Functional induction with remember

Hello, I am playing with a formalization mergesort based on the following merge function:

Definition len (p: list nat * list nat) :=
   length (fst p) + length (snd p).

Function merge (p: list nat * list nat) {measure len p} :=
match p with
  | (nil, l2) => l2
  | (l1, nil) => l1
  | ((hd1 :: tl1) as l1, (hd2 :: tl2) as l2) =>
if hd1 <=? hd2 then hd1 :: merge (tl1, l2)
      else hd2 :: merge (l1, tl2)
   end.

Now I want to prove that merge outputs a sorted list, if it receives a pair of sorted lists as arguments. I can write this property in two different ways.

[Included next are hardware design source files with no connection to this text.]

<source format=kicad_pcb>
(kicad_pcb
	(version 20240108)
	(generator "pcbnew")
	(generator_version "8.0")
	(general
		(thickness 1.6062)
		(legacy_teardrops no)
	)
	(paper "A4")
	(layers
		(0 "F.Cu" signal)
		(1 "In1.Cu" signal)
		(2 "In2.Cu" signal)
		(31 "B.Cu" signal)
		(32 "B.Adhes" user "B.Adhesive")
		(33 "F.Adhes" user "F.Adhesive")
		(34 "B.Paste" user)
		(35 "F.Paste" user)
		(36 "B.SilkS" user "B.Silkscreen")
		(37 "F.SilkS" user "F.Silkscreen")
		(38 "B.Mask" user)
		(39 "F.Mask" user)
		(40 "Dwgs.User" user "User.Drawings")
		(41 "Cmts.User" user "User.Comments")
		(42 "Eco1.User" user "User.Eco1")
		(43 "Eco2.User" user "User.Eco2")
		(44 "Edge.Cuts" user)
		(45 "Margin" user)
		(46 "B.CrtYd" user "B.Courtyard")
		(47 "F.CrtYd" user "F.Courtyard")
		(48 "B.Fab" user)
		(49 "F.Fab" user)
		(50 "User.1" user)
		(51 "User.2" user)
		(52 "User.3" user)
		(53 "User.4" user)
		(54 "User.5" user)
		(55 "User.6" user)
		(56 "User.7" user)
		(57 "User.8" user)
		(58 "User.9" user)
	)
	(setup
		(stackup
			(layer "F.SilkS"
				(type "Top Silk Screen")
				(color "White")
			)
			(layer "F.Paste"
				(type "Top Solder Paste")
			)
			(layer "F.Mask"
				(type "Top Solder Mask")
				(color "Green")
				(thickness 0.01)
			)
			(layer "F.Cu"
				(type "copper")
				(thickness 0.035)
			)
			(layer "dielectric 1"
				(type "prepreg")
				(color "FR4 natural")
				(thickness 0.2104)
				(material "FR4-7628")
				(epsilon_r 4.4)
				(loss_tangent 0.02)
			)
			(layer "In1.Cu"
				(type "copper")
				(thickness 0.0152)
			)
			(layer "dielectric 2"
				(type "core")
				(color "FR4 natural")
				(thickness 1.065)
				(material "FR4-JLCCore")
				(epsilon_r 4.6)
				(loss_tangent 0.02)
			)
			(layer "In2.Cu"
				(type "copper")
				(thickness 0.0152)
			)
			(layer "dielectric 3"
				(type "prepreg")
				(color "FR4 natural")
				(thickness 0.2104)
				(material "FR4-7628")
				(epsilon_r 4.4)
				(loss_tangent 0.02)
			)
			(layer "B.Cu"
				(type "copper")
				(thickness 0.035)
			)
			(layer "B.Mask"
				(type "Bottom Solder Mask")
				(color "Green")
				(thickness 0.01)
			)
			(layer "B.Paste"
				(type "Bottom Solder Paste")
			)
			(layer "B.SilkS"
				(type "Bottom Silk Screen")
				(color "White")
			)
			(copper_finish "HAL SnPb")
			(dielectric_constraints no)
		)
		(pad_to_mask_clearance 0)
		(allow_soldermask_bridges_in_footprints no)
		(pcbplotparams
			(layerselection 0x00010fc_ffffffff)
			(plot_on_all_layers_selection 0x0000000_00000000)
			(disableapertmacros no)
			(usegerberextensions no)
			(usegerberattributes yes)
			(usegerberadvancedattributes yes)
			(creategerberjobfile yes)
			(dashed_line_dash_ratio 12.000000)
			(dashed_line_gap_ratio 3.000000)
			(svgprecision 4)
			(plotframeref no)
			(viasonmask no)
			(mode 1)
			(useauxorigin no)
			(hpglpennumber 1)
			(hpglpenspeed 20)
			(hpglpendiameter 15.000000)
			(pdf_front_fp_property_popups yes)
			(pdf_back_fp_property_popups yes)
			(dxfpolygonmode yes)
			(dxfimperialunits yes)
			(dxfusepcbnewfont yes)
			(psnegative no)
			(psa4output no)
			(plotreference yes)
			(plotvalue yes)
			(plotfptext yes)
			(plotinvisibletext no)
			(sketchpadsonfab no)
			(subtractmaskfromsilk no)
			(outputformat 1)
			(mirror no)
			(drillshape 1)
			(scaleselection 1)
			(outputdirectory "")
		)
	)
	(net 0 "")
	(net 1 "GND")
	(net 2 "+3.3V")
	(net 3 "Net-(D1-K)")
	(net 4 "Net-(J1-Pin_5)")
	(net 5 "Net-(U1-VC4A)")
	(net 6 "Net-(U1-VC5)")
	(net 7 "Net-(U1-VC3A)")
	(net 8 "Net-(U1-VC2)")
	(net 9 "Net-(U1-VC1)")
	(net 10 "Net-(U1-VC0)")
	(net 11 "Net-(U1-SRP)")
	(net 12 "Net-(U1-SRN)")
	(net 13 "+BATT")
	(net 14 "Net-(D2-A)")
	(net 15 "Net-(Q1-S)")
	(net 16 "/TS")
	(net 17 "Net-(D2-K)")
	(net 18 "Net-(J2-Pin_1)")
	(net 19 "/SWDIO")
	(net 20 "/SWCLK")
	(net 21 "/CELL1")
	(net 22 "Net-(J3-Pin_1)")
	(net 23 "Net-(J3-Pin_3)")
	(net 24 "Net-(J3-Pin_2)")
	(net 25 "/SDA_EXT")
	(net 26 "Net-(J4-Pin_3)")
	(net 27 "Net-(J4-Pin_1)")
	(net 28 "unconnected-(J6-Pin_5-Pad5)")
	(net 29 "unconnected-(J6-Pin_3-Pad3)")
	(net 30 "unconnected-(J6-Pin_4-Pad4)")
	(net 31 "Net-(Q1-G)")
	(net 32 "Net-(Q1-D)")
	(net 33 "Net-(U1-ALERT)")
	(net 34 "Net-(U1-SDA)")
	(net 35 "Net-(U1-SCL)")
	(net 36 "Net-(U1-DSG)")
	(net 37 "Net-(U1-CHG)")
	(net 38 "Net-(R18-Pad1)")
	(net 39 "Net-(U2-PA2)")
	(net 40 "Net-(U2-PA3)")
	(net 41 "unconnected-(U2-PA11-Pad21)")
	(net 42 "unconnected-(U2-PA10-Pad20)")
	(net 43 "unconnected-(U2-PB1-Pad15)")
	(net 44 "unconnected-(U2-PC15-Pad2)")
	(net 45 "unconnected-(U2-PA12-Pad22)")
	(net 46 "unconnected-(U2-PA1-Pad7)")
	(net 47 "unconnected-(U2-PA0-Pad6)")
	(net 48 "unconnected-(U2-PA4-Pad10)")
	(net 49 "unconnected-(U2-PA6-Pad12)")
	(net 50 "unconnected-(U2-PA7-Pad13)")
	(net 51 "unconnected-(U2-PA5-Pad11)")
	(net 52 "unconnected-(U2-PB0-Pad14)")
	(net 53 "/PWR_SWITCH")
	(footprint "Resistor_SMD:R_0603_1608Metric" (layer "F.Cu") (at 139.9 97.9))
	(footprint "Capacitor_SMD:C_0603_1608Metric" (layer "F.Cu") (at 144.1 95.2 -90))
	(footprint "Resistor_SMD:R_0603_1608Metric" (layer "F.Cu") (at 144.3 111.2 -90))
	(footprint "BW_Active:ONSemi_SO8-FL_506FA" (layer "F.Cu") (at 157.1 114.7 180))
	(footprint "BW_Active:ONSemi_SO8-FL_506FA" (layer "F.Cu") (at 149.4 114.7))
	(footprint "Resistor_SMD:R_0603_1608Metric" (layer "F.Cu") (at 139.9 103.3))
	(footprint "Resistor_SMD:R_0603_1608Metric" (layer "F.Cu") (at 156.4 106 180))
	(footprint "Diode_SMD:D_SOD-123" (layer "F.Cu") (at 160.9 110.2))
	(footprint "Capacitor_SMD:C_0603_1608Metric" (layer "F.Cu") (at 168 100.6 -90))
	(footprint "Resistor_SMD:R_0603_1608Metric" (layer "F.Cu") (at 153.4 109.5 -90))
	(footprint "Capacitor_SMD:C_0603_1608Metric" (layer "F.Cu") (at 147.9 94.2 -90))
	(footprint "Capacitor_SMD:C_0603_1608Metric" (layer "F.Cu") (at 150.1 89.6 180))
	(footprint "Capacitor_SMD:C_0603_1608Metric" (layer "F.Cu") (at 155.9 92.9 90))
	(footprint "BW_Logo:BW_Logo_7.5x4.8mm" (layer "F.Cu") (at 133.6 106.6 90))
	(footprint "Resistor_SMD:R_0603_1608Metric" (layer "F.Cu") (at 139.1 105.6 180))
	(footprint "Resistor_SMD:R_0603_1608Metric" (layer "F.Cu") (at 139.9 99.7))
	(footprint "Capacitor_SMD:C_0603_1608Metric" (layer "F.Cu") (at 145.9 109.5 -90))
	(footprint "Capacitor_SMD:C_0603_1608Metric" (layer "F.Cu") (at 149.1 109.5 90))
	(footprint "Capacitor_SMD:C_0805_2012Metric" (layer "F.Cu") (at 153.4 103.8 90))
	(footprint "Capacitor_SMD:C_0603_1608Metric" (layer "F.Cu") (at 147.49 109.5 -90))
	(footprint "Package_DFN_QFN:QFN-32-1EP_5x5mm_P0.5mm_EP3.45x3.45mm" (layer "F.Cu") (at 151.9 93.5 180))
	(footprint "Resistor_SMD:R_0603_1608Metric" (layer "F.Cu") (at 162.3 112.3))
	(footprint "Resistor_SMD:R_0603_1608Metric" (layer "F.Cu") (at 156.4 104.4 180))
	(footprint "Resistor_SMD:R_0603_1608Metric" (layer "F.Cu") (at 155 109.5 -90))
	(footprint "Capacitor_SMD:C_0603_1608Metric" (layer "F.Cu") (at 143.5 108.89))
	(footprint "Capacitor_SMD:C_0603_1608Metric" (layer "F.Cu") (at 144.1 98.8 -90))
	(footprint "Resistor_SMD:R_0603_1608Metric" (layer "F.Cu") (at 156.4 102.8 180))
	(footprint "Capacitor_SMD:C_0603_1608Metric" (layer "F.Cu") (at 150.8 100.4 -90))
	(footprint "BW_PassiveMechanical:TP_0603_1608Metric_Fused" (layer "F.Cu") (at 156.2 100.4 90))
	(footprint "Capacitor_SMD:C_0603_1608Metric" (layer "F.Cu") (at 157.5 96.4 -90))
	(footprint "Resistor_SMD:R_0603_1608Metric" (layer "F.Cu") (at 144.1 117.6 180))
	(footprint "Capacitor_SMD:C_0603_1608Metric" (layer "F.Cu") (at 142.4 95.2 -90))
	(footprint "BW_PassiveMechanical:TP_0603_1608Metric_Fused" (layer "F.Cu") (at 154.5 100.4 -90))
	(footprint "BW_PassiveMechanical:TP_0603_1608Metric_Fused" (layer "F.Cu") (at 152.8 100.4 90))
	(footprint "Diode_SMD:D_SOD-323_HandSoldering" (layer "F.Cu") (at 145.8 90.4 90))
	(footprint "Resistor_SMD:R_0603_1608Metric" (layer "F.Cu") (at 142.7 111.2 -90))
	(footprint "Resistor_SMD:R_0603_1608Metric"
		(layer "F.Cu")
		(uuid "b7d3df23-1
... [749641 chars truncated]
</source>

The first way is:

Theorem merge_sorts: forall p, sorted_pair_lst p -> sorted (merge p).

where

Definition sorted_pair_lst (p: list nat * list nat) := sorted (fst p) /\ sorted (snd p).

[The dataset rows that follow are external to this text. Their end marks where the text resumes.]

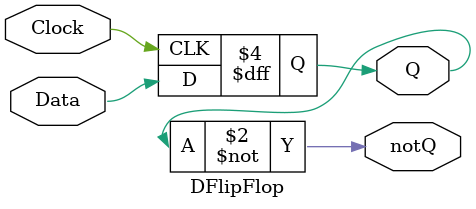
<source format=v>
`timescale 1ns / 1ps

module DFlipFlop(
    input Data,
    input Clock,
    output reg Q,
    output notQ
    );

    initial begin
        Q <= 0;
    end
    
    always @ (posedge Clock) begin //on data or enable change from 0-1 this begin
        if(Clock)
            Q <= Data;
     end
        assign notQ = ~Q; //this doesnt cause problems as until Q is called for the first time it is a invalid state
          
endmodule


</source>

and everything works fine. I managed to prove it using functional induction (merge p).

But I could also write the same property with explicit reference to the elements of the pair:

Theorem merge_sorts: forall l1 l2, sorted l1 -> sorted l2 -> sorted(merge(l1,l2)).

But now I am no longer able to prove it using functional induction (merge (l1,l2)). In fact, the non-recursive cases generates a new variable l0 without any relation with l1 and l2:

4 goals (ID 1671)
  
  l1, l2, l0 : list nat
  ============================
  sorted l1 -> sorted l2 -> sorted l0

goal 2 (ID 1674) is:
 sorted l1 -> sorted l2 -> sorted l0
goal 3 (ID 1677) is:
 sorted l1 -> sorted l2 -> sorted (hd1 :: merge (tl1, hd2 :: tl2))
goal 4 (ID 1680) is:
 sorted l1 -> sorted l2 -> sorted (hd2 :: merge (hd1 :: tl1, tl2))

If I do remember (l1,l2) as l_pair then I manage to solve the non-recursive cases, but then the recursive cases can no longer be proved. Here is the first recursive case:

1 goal (ID 1688)
  
  l1, l2 : list nat
  hd1 : nat
  tl1 : list nat
  hd2 : nat
  tl2 : list nat
  Heql_pair : (hd1 :: tl1, hd2 :: tl2) = (l1, l2)
  e0 : (hd1 <=? hd2) = true
  IHl : (tl1, hd2 :: tl2) = (l1, l2) -> sorted l1 -> sorted l2 -> sorted (merge (tl1, hd2 :: tl2))
  ============================
  sorted l1 -> sorted l2 -> sorted (hd1 :: merge (tl1, hd2 :: tl2))

The problem is that l1 in the hypothesis Heql_pair is hd1::tl1, while in the induction hypothesis the very same l1 is tl1. So the problem is that Coq uses the same variable l1 to represent the first component of the pair before and after the application of the function merge. Is it a bug in the functional induction tactic? If not, is there a way to prove this last theorem using functional induction? I managed to prove it doing nested induction (first in l1, and then in l2), but I would like to better understand the functional induction tactic. Best, Flávio.

The issue is that your induction hypothesis is not general enough. You should try to revert l1, l2, the hypothesis that they are sorted, and Heql_pair before doing your induction. That way, your induction hypothesis should be usable with the list you want to apply it on. The standard induction tactic provides a way to do this natively (using the in keyword), but I don’t think functional induction does, so you have to do it manually.

Yes, thanks. In fact, a reversion with generalize dependent for both l1 and l2 before the functional induction step makes the trick.